[TASK DIRECTIONS] May I please have every record restated word for word, with the images left out?

Extracted records
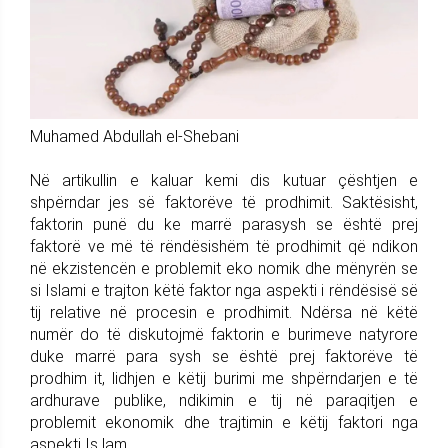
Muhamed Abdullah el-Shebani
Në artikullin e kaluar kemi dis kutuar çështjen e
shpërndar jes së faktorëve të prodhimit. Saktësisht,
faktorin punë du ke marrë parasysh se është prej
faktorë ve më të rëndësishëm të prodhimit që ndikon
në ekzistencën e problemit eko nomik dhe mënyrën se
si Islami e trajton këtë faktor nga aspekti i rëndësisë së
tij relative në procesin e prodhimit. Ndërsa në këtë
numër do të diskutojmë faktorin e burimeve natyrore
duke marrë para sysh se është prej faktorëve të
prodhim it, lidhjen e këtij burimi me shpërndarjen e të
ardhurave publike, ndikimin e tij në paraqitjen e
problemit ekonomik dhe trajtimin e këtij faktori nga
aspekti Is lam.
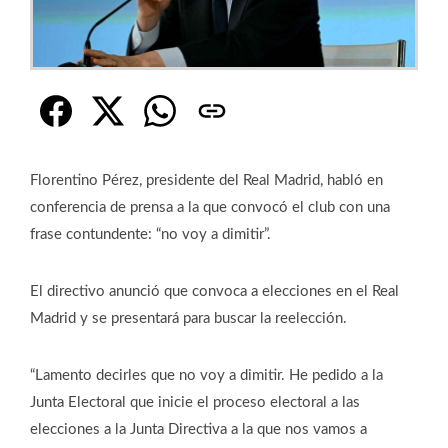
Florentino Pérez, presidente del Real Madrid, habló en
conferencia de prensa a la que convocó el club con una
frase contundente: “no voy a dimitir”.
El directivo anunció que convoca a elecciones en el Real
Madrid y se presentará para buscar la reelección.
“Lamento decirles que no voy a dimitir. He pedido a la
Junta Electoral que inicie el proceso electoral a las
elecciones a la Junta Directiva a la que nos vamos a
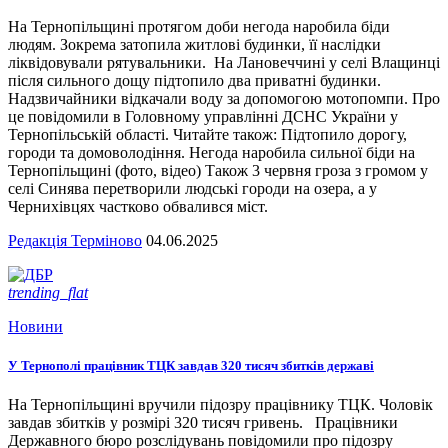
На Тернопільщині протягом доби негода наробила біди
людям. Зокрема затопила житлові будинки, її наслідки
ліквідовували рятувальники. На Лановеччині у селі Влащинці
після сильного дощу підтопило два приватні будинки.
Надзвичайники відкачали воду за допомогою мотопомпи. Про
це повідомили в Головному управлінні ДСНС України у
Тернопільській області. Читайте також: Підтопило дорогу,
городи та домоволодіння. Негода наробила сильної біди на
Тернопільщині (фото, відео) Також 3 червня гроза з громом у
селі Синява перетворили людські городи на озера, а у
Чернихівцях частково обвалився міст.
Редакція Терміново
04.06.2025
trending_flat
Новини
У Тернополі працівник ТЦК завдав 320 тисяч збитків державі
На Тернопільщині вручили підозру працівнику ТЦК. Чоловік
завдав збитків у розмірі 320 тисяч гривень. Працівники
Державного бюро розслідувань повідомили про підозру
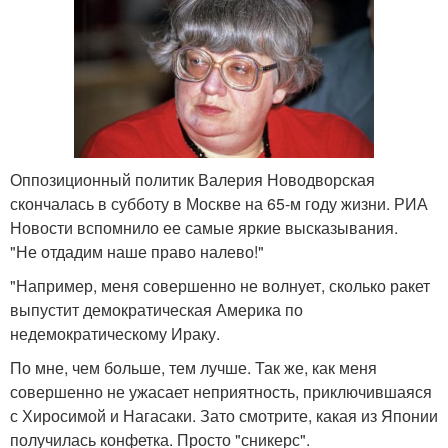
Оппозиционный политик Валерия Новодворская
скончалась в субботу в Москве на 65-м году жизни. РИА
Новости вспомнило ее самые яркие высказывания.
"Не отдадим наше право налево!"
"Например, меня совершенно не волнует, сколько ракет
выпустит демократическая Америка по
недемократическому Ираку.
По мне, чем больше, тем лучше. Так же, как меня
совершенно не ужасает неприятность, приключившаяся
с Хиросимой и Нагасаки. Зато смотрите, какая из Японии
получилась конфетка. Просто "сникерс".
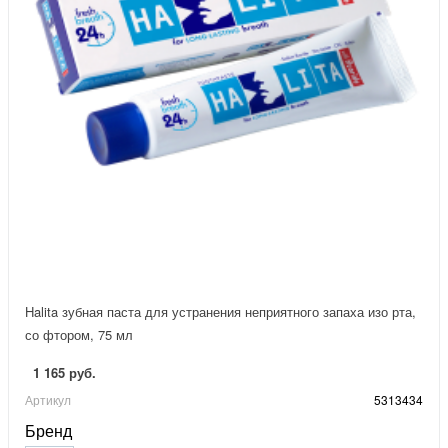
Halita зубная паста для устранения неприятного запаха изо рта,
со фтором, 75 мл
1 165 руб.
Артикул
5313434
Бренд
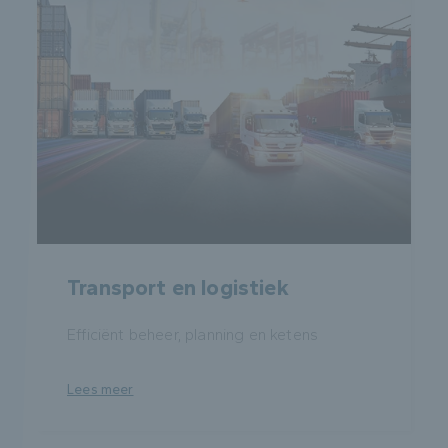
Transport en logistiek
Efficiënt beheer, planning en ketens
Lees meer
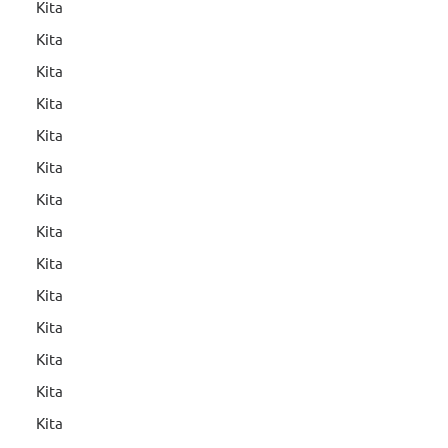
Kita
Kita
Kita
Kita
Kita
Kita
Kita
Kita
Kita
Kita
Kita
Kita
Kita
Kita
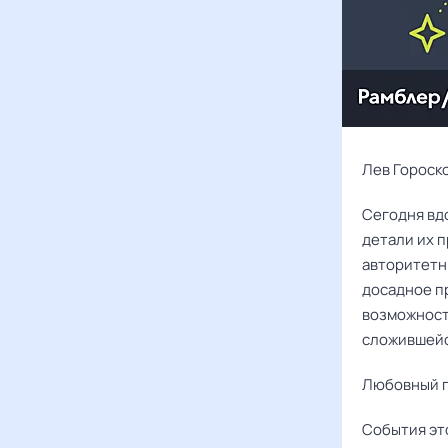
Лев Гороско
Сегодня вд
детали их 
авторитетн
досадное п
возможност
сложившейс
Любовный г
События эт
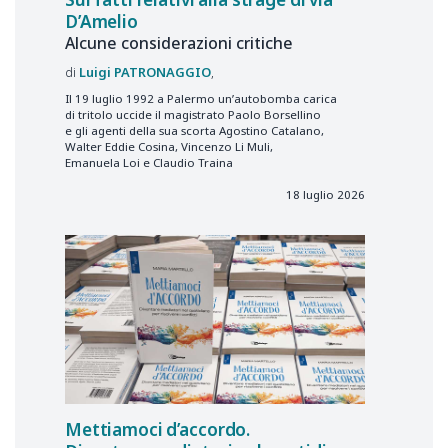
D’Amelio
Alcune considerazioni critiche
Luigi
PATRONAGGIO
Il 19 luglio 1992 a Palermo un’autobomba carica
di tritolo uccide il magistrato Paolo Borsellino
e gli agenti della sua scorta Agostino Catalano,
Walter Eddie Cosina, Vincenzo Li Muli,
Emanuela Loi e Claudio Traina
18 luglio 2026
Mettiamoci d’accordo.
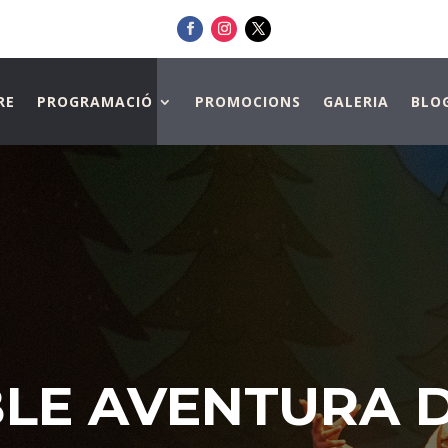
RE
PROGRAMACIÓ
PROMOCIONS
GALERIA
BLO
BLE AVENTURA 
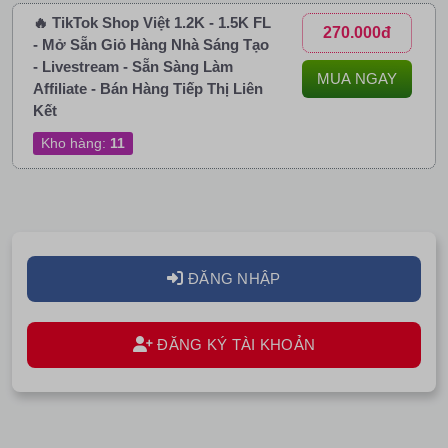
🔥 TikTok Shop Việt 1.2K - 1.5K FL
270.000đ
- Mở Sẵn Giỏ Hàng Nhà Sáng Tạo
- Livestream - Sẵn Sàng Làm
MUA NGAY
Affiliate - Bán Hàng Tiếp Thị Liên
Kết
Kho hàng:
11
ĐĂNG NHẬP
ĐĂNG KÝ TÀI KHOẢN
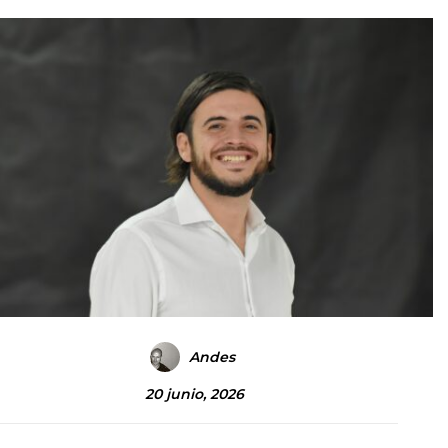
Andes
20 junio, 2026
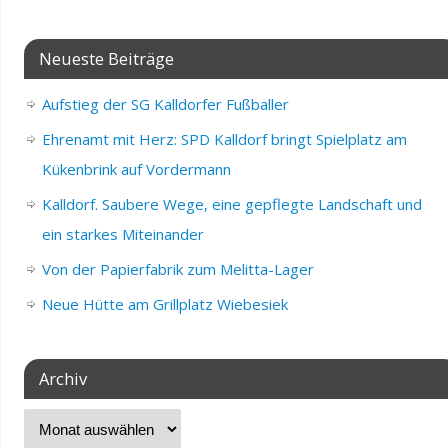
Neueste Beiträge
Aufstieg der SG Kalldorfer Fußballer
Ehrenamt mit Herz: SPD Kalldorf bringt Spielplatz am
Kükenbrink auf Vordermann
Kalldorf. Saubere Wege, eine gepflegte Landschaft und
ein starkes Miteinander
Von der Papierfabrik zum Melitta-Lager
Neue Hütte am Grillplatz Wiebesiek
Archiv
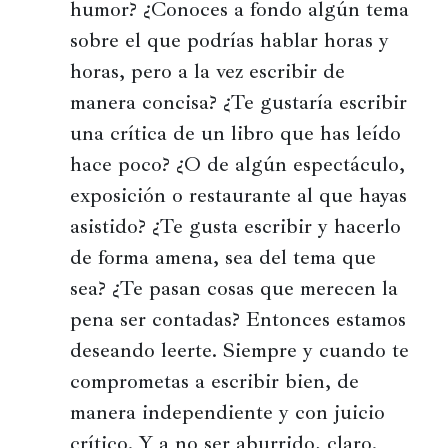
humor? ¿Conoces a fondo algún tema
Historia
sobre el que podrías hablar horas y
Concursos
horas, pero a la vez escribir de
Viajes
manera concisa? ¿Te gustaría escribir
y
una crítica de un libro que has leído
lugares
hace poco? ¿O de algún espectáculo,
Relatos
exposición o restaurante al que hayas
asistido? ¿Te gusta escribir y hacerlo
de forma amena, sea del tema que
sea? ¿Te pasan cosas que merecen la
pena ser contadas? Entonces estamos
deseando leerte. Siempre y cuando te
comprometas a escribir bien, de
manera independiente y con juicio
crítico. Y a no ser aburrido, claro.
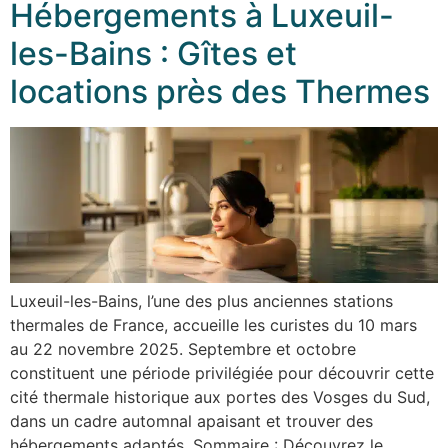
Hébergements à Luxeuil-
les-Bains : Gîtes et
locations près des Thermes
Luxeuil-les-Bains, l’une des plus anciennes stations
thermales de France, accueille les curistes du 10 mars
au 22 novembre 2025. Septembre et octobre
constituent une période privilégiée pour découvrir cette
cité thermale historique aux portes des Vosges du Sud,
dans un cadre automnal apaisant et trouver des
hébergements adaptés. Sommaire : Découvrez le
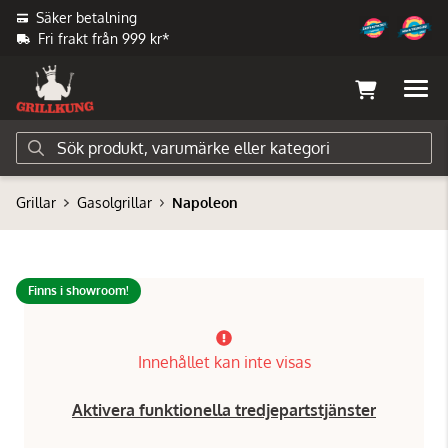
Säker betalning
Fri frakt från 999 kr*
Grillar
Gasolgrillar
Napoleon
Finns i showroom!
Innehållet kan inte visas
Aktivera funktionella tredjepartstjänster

[FINAL ANSWER]
Muhamed Abdullah el-Shebani
Në artikullin e kaluar kemi dis kutuar çështjen e
shpërndar jes së faktorëve të prodhimit. Saktësisht,
faktorin punë du ke marrë parasysh se është prej
faktorë ve më të rëndësishëm të prodhimit që ndikon
në ekzistencën e problemit eko nomik dhe mënyrën se
si Islami e trajton këtë faktor nga aspekti i rëndësisë së
tij relative në procesin e prodhimit. Ndërsa në këtë
numër do të diskutojmë faktorin e burimeve natyrore
duke marrë para sysh se është prej faktorëve të
prodhim it, lidhjen e këtij burimi me shpërndarjen e të
ardhurave publike, ndikimin e tij në paraqitjen e
problemit ekonomik dhe trajtimin e këtij faktori nga
aspekti Is lam.
Florentino Pérez, presidente del Real Madrid, habló en
conferencia de prensa a la que convocó el club con una
frase contundente: “no voy a dimitir”.
El directivo anunció que convoca a elecciones en el Real
Madrid y se presentará para buscar la reelección.
“Lamento decirles que no voy a dimitir. He pedido a la
Junta Electoral que inicie el proceso electoral a las
elecciones a la Junta Directiva a la que nos vamos a
На Тернопільщині протягом доби негода наробила біди
людям. Зокрема затопила житлові будинки, її наслідки
ліквідовували рятувальники. На Лановеччині у селі Влащинці
після сильного дощу підтопило два приватні будинки.
Надзвичайники відкачали воду за допомогою мотопомпи. Про
це повідомили в Головному управлінні ДСНС України у
Тернопільській області. Читайте також: Підтопило дорогу,
городи та домоволодіння. Негода наробила сильної біди на
Тернопільщині (фото, відео) Також 3 червня гроза з громом у
селі Синява перетворили людські городи на озера, а у
Чернихівцях частково обвалився міст.
Редакція Терміново
04.06.2025
trending_flat
Новини
У Тернополі працівник ТЦК завдав 320 тисяч збитків державі
На Тернопільщині вручили підозру працівнику ТЦК. Чоловік
завдав збитків у розмірі 320 тисяч гривень. Працівники
Державного бюро розслідувань повідомили про підозру
Оппозиционный политик Валерия Новодворская
скончалась в субботу в Москве на 65-м году жизни. РИА
Новости вспомнило ее самые яркие высказывания.
"Не отдадим наше право налево!"
"Например, меня совершенно не волнует, сколько ракет
выпустит демократическая Америка по
недемократическому Ираку.
По мне, чем больше, тем лучше. Так же, как меня
совершенно не ужасает неприятность, приключившаяся
с Хиросимой и Нагасаки. Зато смотрите, какая из Японии
получилась конфетка. Просто "сникерс".
Halita зубная паста для устранения неприятного запаха изо рта,
со фтором, 75 мл
1 165 руб.
Артикул
5313434
Бренд
Transport en logistiek
Efficiënt beheer, planning en ketens
Lees meer
Kita
Kita
Kita
Kita
Kita
Kita
Kita
Kita
Kita
Kita
Kita
Kita
Kita
Kita
Лев Гороско
Сегодня вд
детали их 
авторитетн
досадное п
возможност
сложившейс
Любовный г
События эт
D’Amelio
Alcune considerazioni critiche
Luigi
PATRONAGGIO
Il 19 luglio 1992 a Palermo un’autobomba carica
di tritolo uccide il magistrato Paolo Borsellino
e gli agenti della sua scorta Agostino Catalano,
Walter Eddie Cosina, Vincenzo Li Muli,
Emanuela Loi e Claudio Traina
18 luglio 2026
Mettiamoci d’accordo.
RE
PROGRAMACIÓ
PROMOCIONS
GALERIA
BLO
BLE AVENTURA 
🔥 TikTok Shop Việt 1.2K - 1.5K FL
270.000đ
- Mở Sẵn Giỏ Hàng Nhà Sáng Tạo
- Livestream - Sẵn Sàng Làm
MUA NGAY
Affiliate - Bán Hàng Tiếp Thị Liên
Kết
Kho hàng:
11
ĐĂNG NHẬP
ĐĂNG KÝ TÀI KHOẢN
Andes
20 junio, 2026
Neueste Beiträge
Aufstieg der SG Kalldorfer Fußballer
Ehrenamt mit Herz: SPD Kalldorf bringt Spielplatz am
Kükenbrink auf Vordermann
Kalldorf. Saubere Wege, eine gepflegte Landschaft und
ein starkes Miteinander
Von der Papierfabrik zum Melitta-Lager
Neue Hütte am Grillplatz Wiebesiek
Archiv
humor? ¿Conoces a fondo algún tema
Historia
sobre el que podrías hablar horas y
Concursos
horas, pero a la vez escribir de
Viajes
manera concisa? ¿Te gustaría escribir
y
una crítica de un libro que has leído
lugares
hace poco? ¿O de algún espectáculo,
Relatos
exposición o restaurante al que hayas
asistido? ¿Te gusta escribir y hacerlo
de forma amena, sea del tema que
sea? ¿Te pasan cosas que merecen la
pena ser contadas? Entonces estamos
deseando leerte. Siempre y cuando te
comprometas a escribir bien, de
manera independiente y con juicio
crítico. Y a no ser aburrido, claro.
Hébergements à Luxeuil-
les-Bains : Gîtes et
locations près des Thermes
Luxeuil-les-Bains, l’une des plus anciennes stations
thermales de France, accueille les curistes du 10 mars
au 22 novembre 2025. Septembre et octobre
constituent une période privilégiée pour découvrir cette
cité thermale historique aux portes des Vosges du Sud,
dans un cadre automnal apaisant et trouver des
hébergements adaptés. Sommaire : Découvrez le
Säker betalning
Fri frakt från 999 kr*
Grillar
Gasolgrillar
Napoleon
Finns i showroom!
Innehållet kan inte visas
Aktivera funktionella tredjepartstjänster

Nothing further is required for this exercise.